E proprio di questo si tratta: di una drammatica, cruciale, questione sociale, sintomo di un vero e proprio «disagio della civiltà» e che chiama in causa molteplici fattori di ordine culturale, educativo, relazionale. La «piscina degli orrori» di Caivano (dove tre anni fa una ragazza fu uccisa dal fratello, perché innamorata di un trans) è, del resto, la risultante di componenti diverse. Tra queste hanno un ruolo determinante il degrado, l’assenza dello Stato in tutte le sue forme, la mancanza di impegni formativi per i ragazzi, la tendenza diffusa (come ovunque), alla compiaciuta esibizione sul web della propria capacità di sopraffazione, brutale e spietata.

Ed è la convergenza di queste componenti, ad attrarre i ragazzi in una dimensione i cui vuoti sembrano poter essere riempiti, solo, dall’ebbrezza che dà la «microcelebrità» del web. Alla relazione, al confronto, all’esperienza vissuta insieme si sostituisce, così, la gara sui social a un like in più, strappato persino al prezzo della vita degli altri, come nel caso del bambino investito, a giugno, da alcuni youtuber intenti a girare una videochallenge. Quando la vita e la dignità dell’altro si riducono a mero strumento per l’affermazione di sé attraverso la prevaricazione, con una violenza agita e poi esibita online, è evidente che ragionare solo sulle responsabilità individuali (pur gravissime, da accertare e condannare), senza affrontare il dramma sociale in cui si inscrivono, rischia di essere riduttivo e, per ciò, fuorviante.

Come fuorviante può risultare la tendenza, ricorrente nella politica italiana, a ridurre la complessità delle più cruciali questioni sociali a mera materia penale, secondo un approccio che finisce con il curare il sintomo ma non la malattia. Ha ragione Maurizio De Giovanni, nell’individuare più nelle scuole aperte il pomeriggio che nella mera risposta penale, la soluzione al dramma di Caivano.

E anche nella scelta della risposta sanzionatoria, soprattutto di fronte a delitti che, per l’incommensurabilità del danno causato, sembra non si possano - con le parole di Hannah Arendt - «punire né perdonare», è ricorrente la tentazione della «pena esemplare». Ovvero di una pena tutta fondata sull’incapacitazione del reo e su una componente retributiva così forte da scivolare nella logica vendicativa da cui, invece, la giustizia deve poter prescindere.
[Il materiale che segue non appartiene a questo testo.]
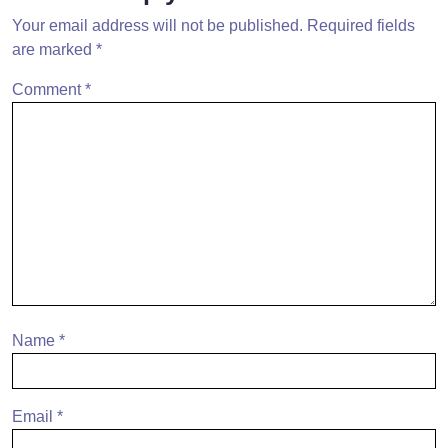
Your email address will not be published.
Required fields
are marked
*
Comment
*
Name
*
Email
*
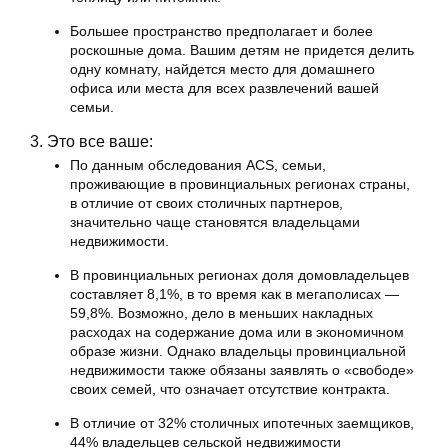
Большее пространство предполагает и более
роскошные дома. Вашим детям не придется делить
одну комнату, найдется место для домашнего
офиса или места для всех развлечений вашей
семьи.
3. Это все ваше:
По данным обследования ACS, семьи,
проживающие в провинциальных регионах страны,
в отличие от своих столичных партнеров,
значительно чаще становятся владельцами
недвижимости.
В провинциальных регионах доля домовладельцев
составляет 8,1%, в то время как в мегаполисах —
59,8%. Возможно, дело в меньших накладных
расходах на содержание дома или в экономичном
образе жизни. Однако владельцы провинциальной
недвижимости также обязаны заявлять о «свободе»
своих семей, что означает отсутствие контракта.
В отличие от 32% столичных ипотечных заемщиков,
44% владельцев сельской недвижимости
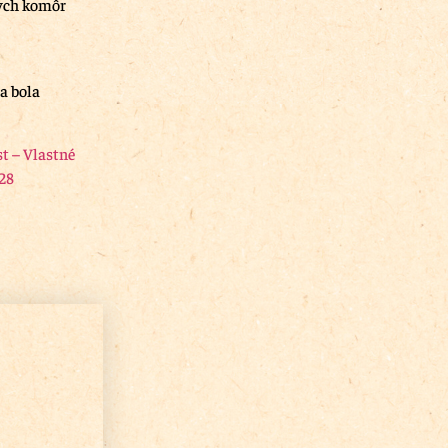
nych komôr
a bola
st – Vlastné
28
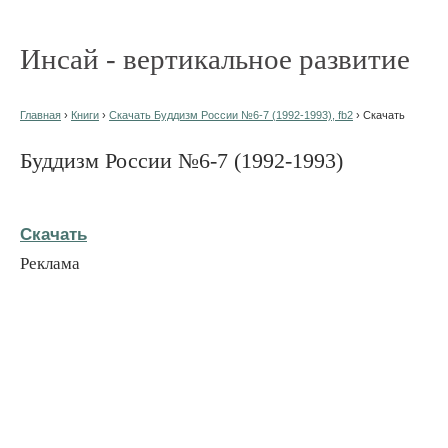
Инсай - вертикальное развитие
Главная
›
Книги
›
Скачать Буддизм России №6-7 (1992-1993), fb2
› Скачать
Буддизм России №6-7 (1992-1993)
Скачать
Реклама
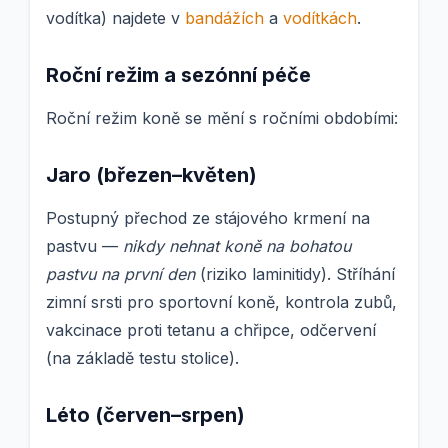
vodítka) najdete v
bandážích
a
vodítkách
.
Roční režim a sezónní péče
Roční režim koně se mění s ročními obdobími:
Jaro (březen–květen)
Postupný přechod ze stájového krmení na
pastvu —
nikdy nehnat koně na bohatou
pastvu na první den
(riziko laminitidy). Stříhání
zimní srsti pro sportovní koně, kontrola zubů,
vakcinace proti tetanu a chřipce, odčervení
(na základě testu stolice).
Léto (červen–srpen)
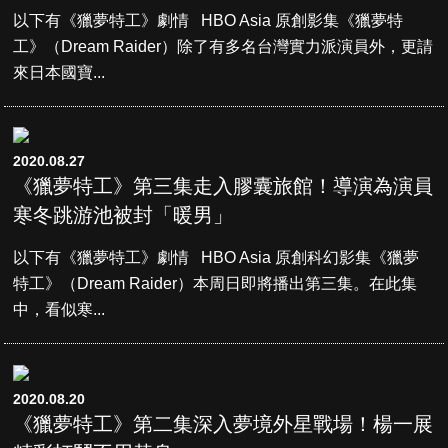
以下有《獵夢特工》劇情 HBO Asia 原創影集《獵夢特
工》（Dream Raider）除了有多名台灣實力派演員外，更請
來日本國寶...
2020.08.27
《獵夢特工》第三集走入膠囊旅館！導演為演員
寒冬跳游池被封「暖男」
以下有《獵夢特工》劇情 HBO Asia 原創科幻影集《獵夢
特工》（Dream Raider）本周日即將播出第三集。在此集
中，看似寒...
2020.08.20
《獵夢特工》第二集深入夢境外星戰場！楊一展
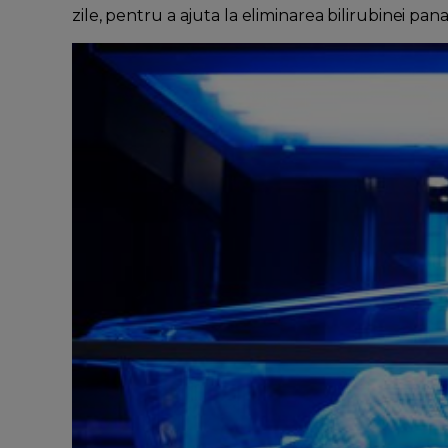
zile, pentru a ajuta la eliminarea bilirubinei pa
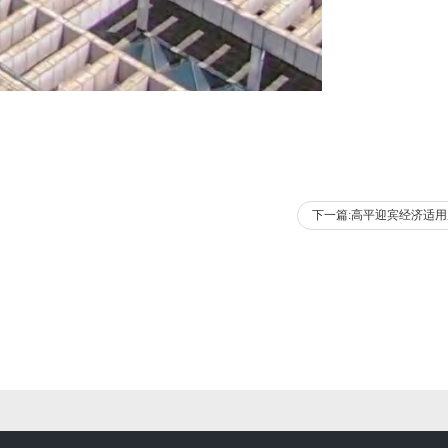
下一篇:高平迎宾经济适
Suscita, per questo, interrogativi ben più che il decreto-legge sulle baby gang, la proposta annunciata qualche settimana fa (già avanzata anni fa per la pedofilia e giudicata negativamente dal Comitato nazionale di bioetica) di introdurre la castrazione chimica per gli abusanti. Essa, infatti, oltre a risultare di dubbia efficacia (essendone discussa, anche a livello scientifico, la funzionalità, come abbiamo già scritto con Luigi Manconi) rischierebbe di riportare la pena alla sua dimensione esclusivamente e riduttivamente corporale. E questo, paradossalmente, in un’epoca in cui la pena, da «arte di sensazioni insopportabili» è divenuta «economia di diritti sospesi» (Foucault).

Per delitti che sono alimentati soprattutto dall’incapacità di percepire il valore della dignità dell’altro, si dovrebbe invece valorizzare, con percorsi realmente formativi e rieducativi, quella componente di reinserimento sociale che, secondo Costituzione, legittima la pena, come inesauribile scommessa dell’uomo sull’uomo.